U.S., S. KOREA TO HAVE TALKS

News-Gazette, Champaign, ILOctober 27, 1999

 

 

ARMY TEAM TO HELP IN INVESTIGATION OF KOREAN WAR DEATHS

 

WASHINGTON (AP) – The Army is sending an investigative team to South Korea today to consult with government officials on how to cooperate in investigating allegations of a Korean War massacre of civilians by U.S. soldiers. 

    The investigators, headed by the Army’s inspector general, Lt. Gen. Michael Ackerman, plan one day of talks with their South Korean counterparts on Friday before returning to Washington, defense officials said.  Kenneth Bacon, Defense Department spokesman, said Tuesday the meeting will mark the start of the information-sharing that the U.S. promised President Kim Dae-jung. 
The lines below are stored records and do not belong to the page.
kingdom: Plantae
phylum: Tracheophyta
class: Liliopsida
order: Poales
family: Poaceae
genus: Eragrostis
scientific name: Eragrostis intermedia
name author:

    On Sept. 30, The Associated Press reported accounts by American veterans and South Korean villagers that U.S. soldiers killed up to 400 civilians at Nogun-ri, South Korea, early in the war.  A subsequent AP report said that in addition to the Nogun-ri incident in late July 1950, the Army a short time later destroyed two strategic bridges as South Korean refugees streamed across, killing hundreds of civilians. 

    The Pentagon has said it will take a broad look into the matter, although it has not spelled out the scope, timing and guidelines of its investigation. 

    Before publication of the AP accounts, U.S. officials said previous examinations of military records found no evidence of a massacre.  The earlier inquiries were the basis for U.S. and South Korean rejections of requests from victims’ families and survivors seeking acknowledgement of the killings and compensation.